Le pavillon des cancéreux

La tension nerveuse était retombée lorsque l’ambulancière était apparue dans l’encadrement de la porte. Elle était peu loquace, et ne me proposa pas de transporter mon sac. Il fallait également parcourir le trajet à pied jusqu’à son véhicule, elle ne me demanda pas davantage si j’étais dans la capacité physique de le faire. Je me fichais complètement de ce manque d’attention, l’essentiel étant pour moi de quitter les lieux. Je n’avais pas mis le nez dehors depuis une semaine, aussi avais-je ressenti comme un éclair dans les yeux,  en me confrontant brutalement à la luminosité du soleil. Le véhicule était climatisé, j’étais parcouru de frissons car mon corps s’était habitué à la chaleur étouffante du moment. Ma conductrice s’était décidée à parler, mais je n’avais ni l’envie ni la force d’alimenter la conversation, nous avions donc terminé notre périple dans le silence.

J’étais rentré par l’entrée principale, la salle à manger était baignée dans la pénombre des volets à demi-fermés. Chantal était là, ainsi que Julien et Sophie qui recevaient une amie à défaut de pouvoir l’inviter sur Angers. Tout ce petit monde s’était rapidement éclipsé, je ne réalisais pas vraiment que mon séjour à l’hôpital n’était plus qu’un souvenir,  j’étais comme un homme sortant de prison, complètement paumé dans cet environnement que je n’avais pourtant pas quitté depuis très longtemps.

Très vite j’avais cependant retrouvé mes repères en espérant pouvoir enfin prendre un peu de recul, avec la semaine que je venais de vivre. Il ne fallait pourtant point songer à se dérober car la guerre n’était pas encore officiellement terminée.

Lundi 4 juillet 2005, le tour de France cycliste en était à sa troisième étape. Le peloton était parti de la Chataigneraie en Vendée et passait par Cholet avant d’arriver à Tours. Si je me souviens parfaitement de cette journée, c’est que mon destin me conduisait une fois de plus dans le cabinet du docteur C. J’étais dans une salle d’attente archibondée à patienter que mon nom soit énoncé, et je regardais à la télévision l’évènement sportif du jour, la traversée de notre ville par les coureurs de ce célèbre tour de France qui n’était pas une compétition comme les autres car elle faisait partie de notre patrimoine, aussi la plupart des patients écoutaient les commentaires avec assiduité. Chantal m’avait donné un petit coup de coude, je n’avais pas entendu mon nom.

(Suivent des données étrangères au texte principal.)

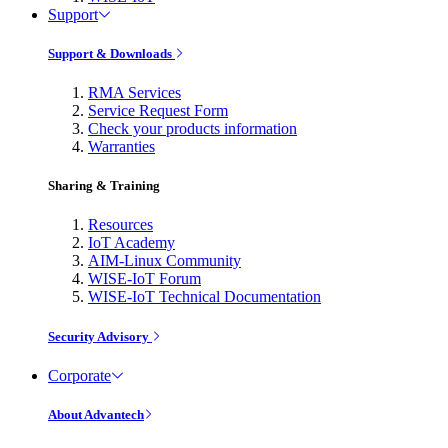
Support
Support & Downloads
RMA Services
Service Request Form
Check your products information
Warranties
Sharing & Training
Resources
IoT Academy
AIM-Linux Community
WISE-IoT Forum
WISE-IoT Technical Documentation
Security Advisory
Corporate
About Advantech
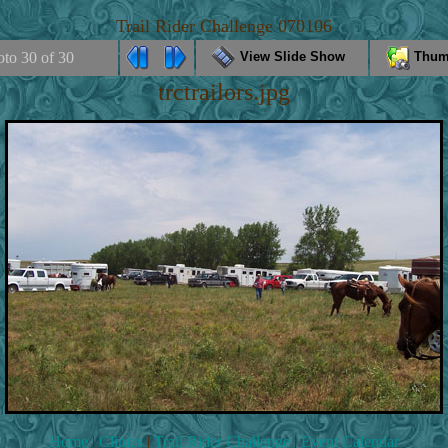
Trail Rider Challenge 070106
oto 30 of 30
View Slide Show
Thum
trctrailors.jpg
Home
|
Clinics
|
Trail Rider Challenge
|
Event Calendar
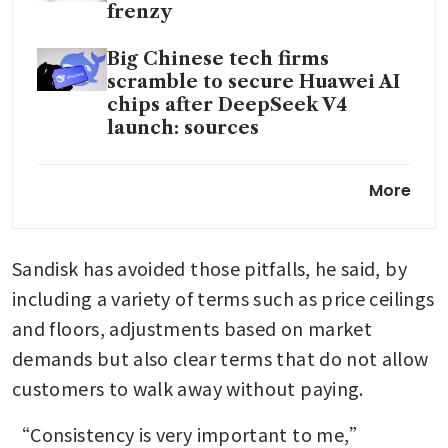
frenzy
Big Chinese tech firms
scramble to secure Huawei AI
chips after DeepSeek V4
launch: sources
China races to build record
More
biobank to rival US drugs
research
Sandisk has avoided those pitfalls, he said, by 
China blocks Meta’s US$2
billion acquisition of
including a variety of terms such as price ceilings 
Singapore-based AI startup
and floors, adjustments based on market 
Manus
demands but also clear terms that do not allow 
customers to walk away without paying.
“Consistency is very important to me,” 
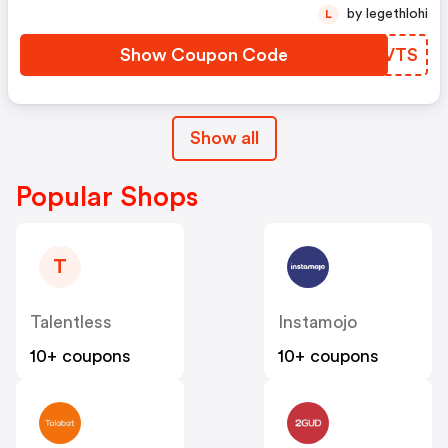
by legethlohi
L
Show Coupon Code
NLRVTS
Show all
Popular Shops
T
Talentless
Instamojo
10+ coupons
10+ coupons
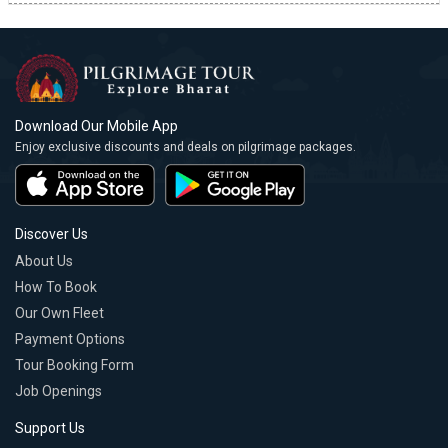
Download Our Mobile App
Enjoy exclusive discounts and deals on pilgrimage packages.
Discover Us
About Us
How To Book
Our Own Fleet
Payment Options
Tour Booking Form
Job Openings
Support Us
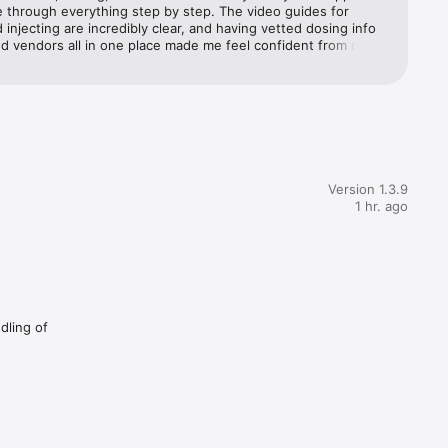
 through everything step by step. The video guides for 
 injecting are incredibly clear, and having vetted dosing info 
d vendors all in one place made me feel confident from day 
w many 
nely the resource I wish I had when I started.
ers so 
Version 1.3.9
1 hr. ago
 run it, 
 exactly 
dling of
 account 
s consult 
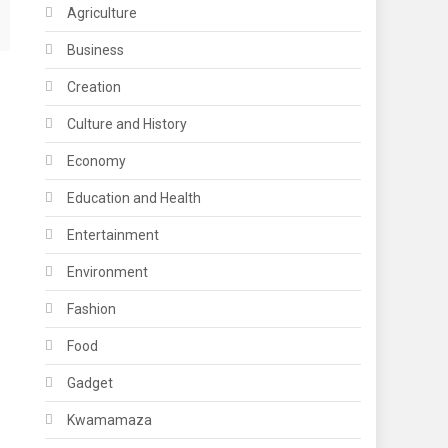
Agriculture
Business
Creation
Culture and History
Economy
Education and Health
Entertainment
Environment
Fashion
Food
Gadget
Kwamamaza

Le docteur C me recevait car il avait été à l’initiative de mon second scanner. De ce fait il  avait reçu les rapports des différents médecins que j’avais consultés, depuis notre dernière rencontre. Il m’expliquait donc qu’une biopsie avait été effectuée sur les ganglions que l’on m’avait retirés, et que la maladie avait pris une tournure qui dépassait le seuil de ses compétences. Il me confiait à présent au professeur Z, qui allait me proposer probablement un traitement de consolidation, le rendez-vous étant fixé en même temps que le scanner, le 19 juillet prochain.

Nous étions sortis guère inspirés de cet entretien, en fait mon sort était une fois de plus lié au résultat d’un examen au scanner, qui promettait encore bien du stress, et je ne me réjouissais pas non plus d’être orienté vers le service oncologie, car j’avais le fâcheux sentiment que mon parcours du combattant devenait de plus en plus long, et de plus en plus difficile.

Je me souvenais tout à coup d’avoir lu ‘’ le pavillon des cancéreux ‘’ de Soljenitsyne, et l’angoisse qui avait été la mienne de devoir un jour affronter cette maladie. Les choses n’arrivant pas qu’aux autres, j’étais sur le point de porter à mon tour l’étiquette (malade atteint d’un cancer), et cette étiquette risquait de rester coller à ma peau pendant le reste de ma vie. Le klaxon d’une voiture qui m’invitait à monter sur le trottoir, me sortit de mes sordides pensées. Il fallait très vite rentrer chez nous, et s’employer à une activité divertissante, avant de sombrer dans la folie.